*Exercise goal*
Can you return every line of the material below unchanged, with the pictures left out?

-----

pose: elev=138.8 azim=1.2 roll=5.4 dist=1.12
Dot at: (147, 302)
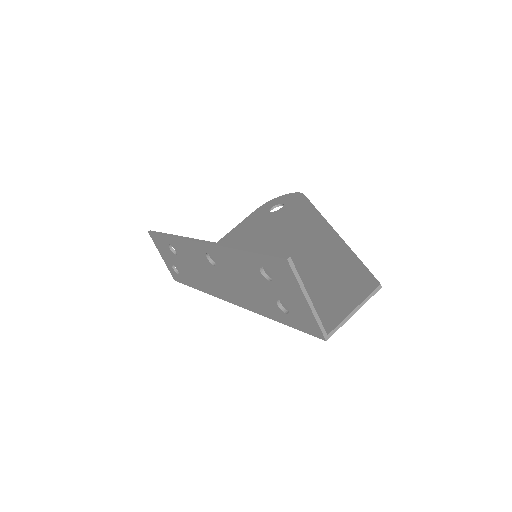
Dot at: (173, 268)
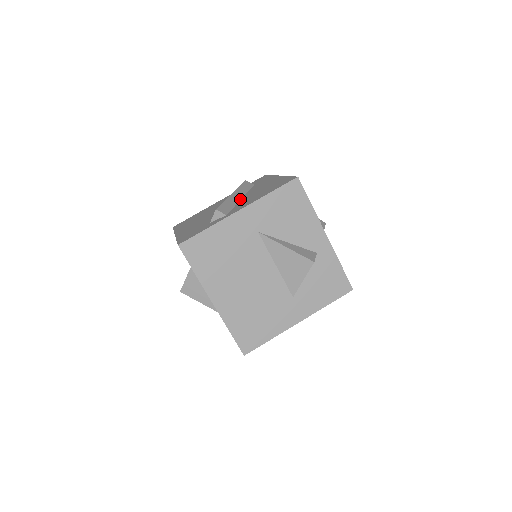
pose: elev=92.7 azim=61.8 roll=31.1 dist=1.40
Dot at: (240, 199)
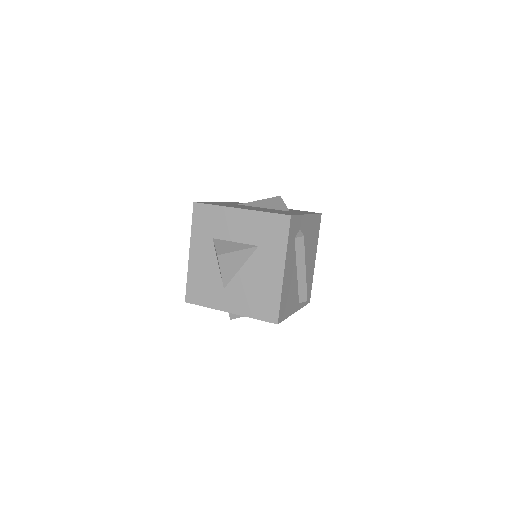
Dot at: occluded
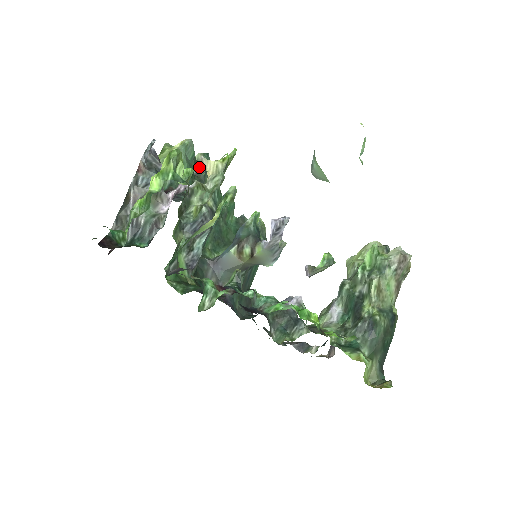
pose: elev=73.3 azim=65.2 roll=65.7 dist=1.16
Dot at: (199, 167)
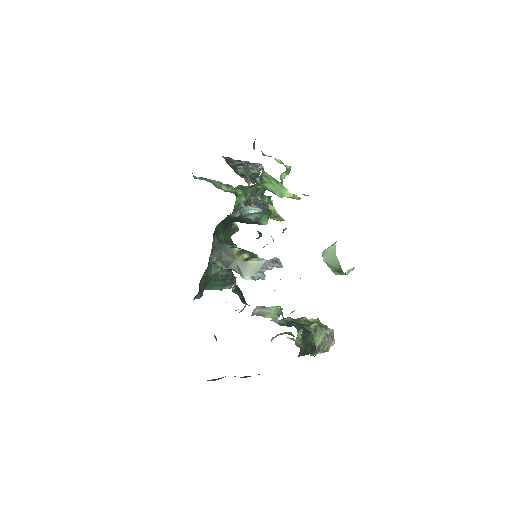
Dot at: (233, 225)
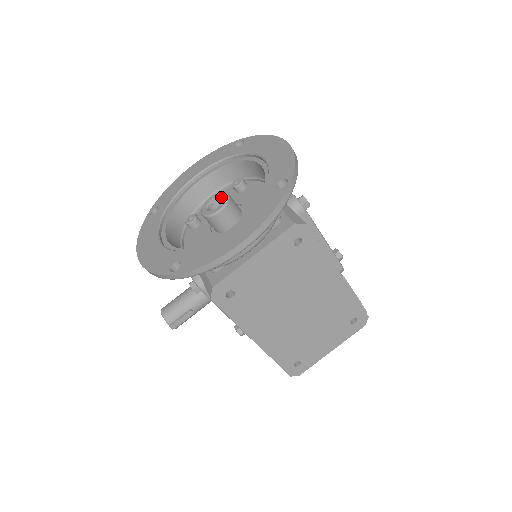
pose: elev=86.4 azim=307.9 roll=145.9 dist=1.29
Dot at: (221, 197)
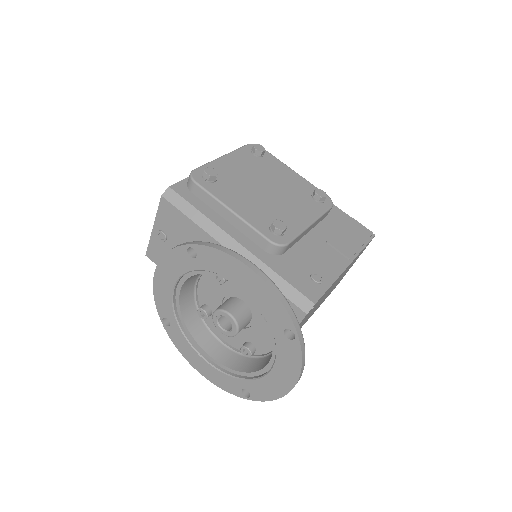
Dot at: occluded
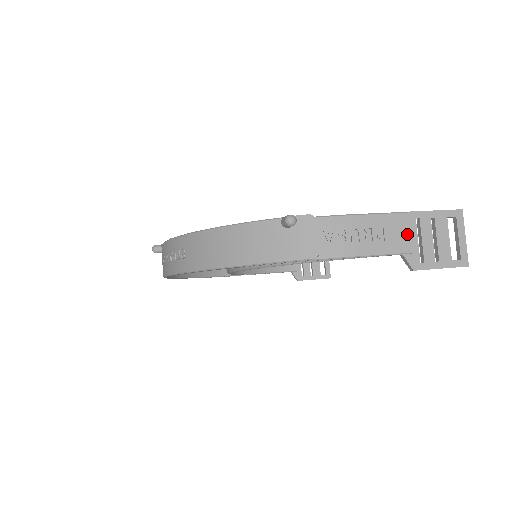
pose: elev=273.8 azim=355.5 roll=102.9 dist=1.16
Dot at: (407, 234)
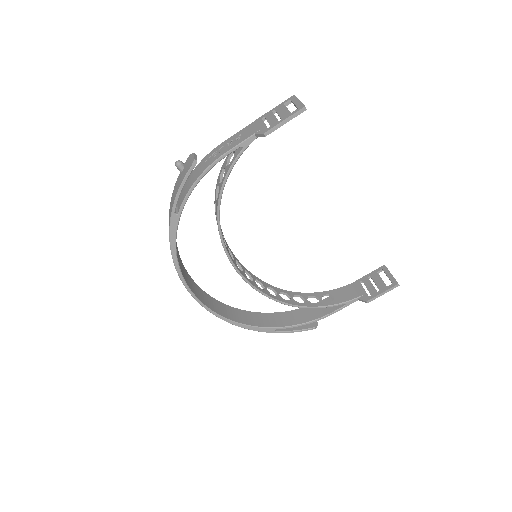
Dot at: (257, 126)
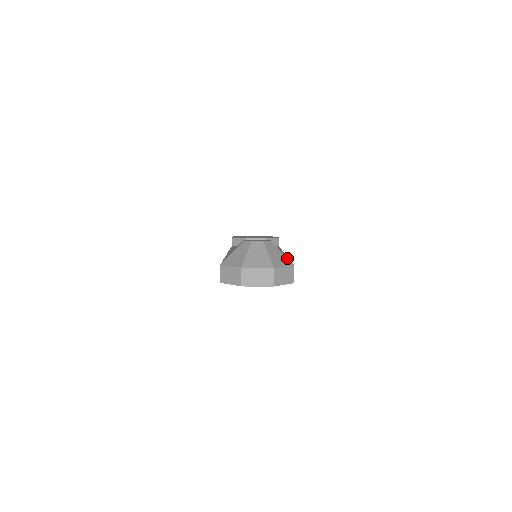
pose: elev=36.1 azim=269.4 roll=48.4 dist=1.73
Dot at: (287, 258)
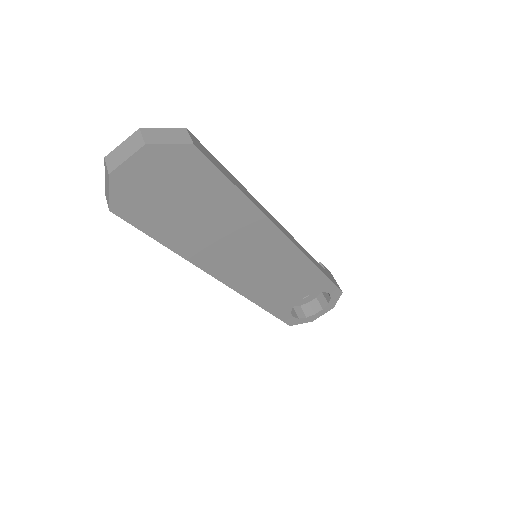
Dot at: occluded
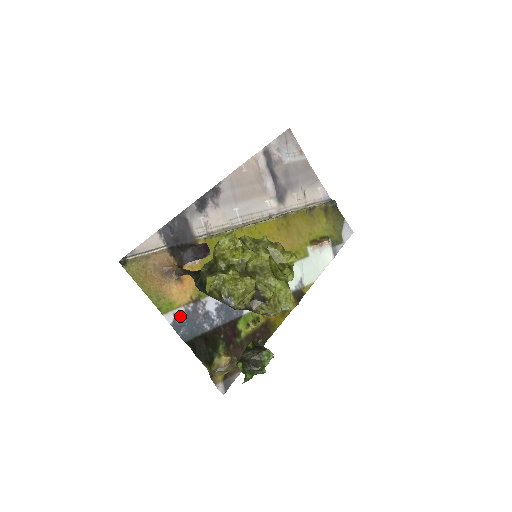
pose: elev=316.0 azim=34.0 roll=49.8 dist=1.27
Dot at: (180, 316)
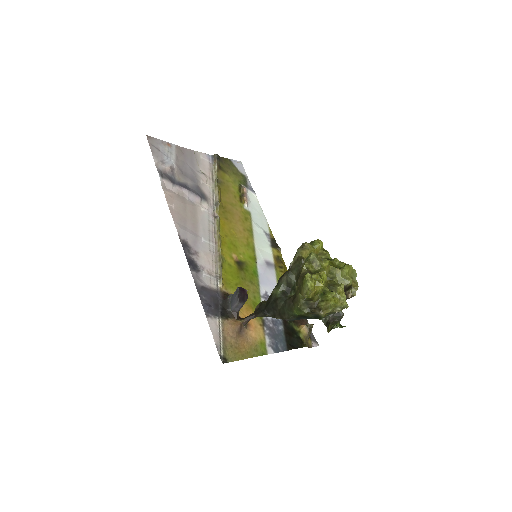
Dot at: (271, 342)
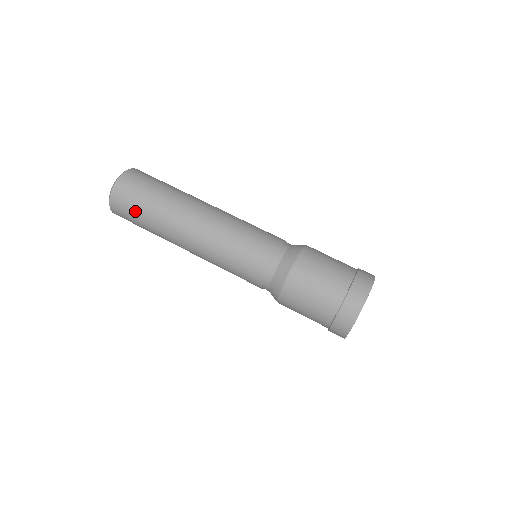
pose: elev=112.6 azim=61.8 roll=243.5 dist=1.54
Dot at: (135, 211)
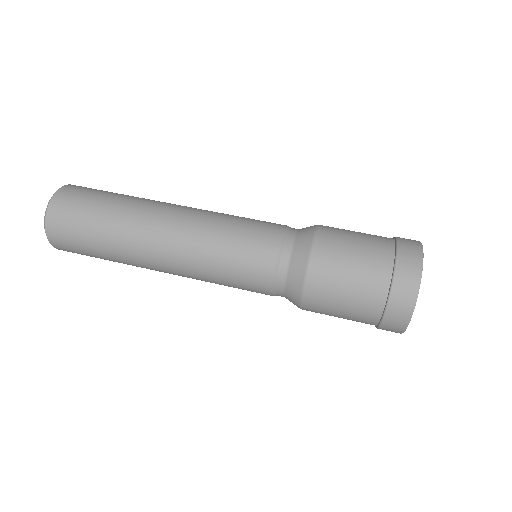
Dot at: (87, 252)
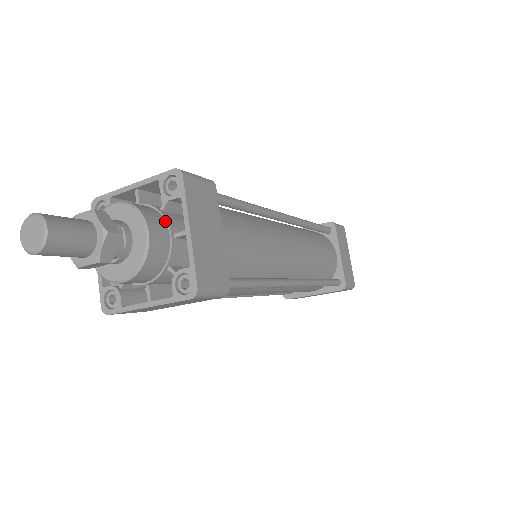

-----

*Complete response*
pose: elev=138.8 azim=1.2 roll=5.4 dist=1.12
Dot at: (147, 302)
Dot at: (173, 268)
pose: elev=92.7 azim=61.8 roll=31.1 dist=1.40
Dot at: (240, 199)
Dot at: occluded
pose: elev=73.3 azim=65.2 roll=65.7 dist=1.16
Dot at: (199, 167)
Dot at: (233, 225)
pose: elev=86.4 azim=307.9 roll=145.9 dist=1.29
Dot at: (221, 197)
Dot at: occluded
pose: elev=273.8 azim=355.5 roll=102.9 dist=1.16
Dot at: (407, 234)
Dot at: (257, 126)
pose: elev=36.1 azim=269.4 roll=48.4 dist=1.73
Dot at: (287, 258)
Dot at: occluded
pose: elev=316.0 azim=34.0 roll=49.8 dist=1.27
Dot at: (180, 316)
Dot at: (271, 342)
pose: elev=112.6 azim=61.8 roll=243.5 dist=1.54
Dot at: (135, 211)
Dot at: (87, 252)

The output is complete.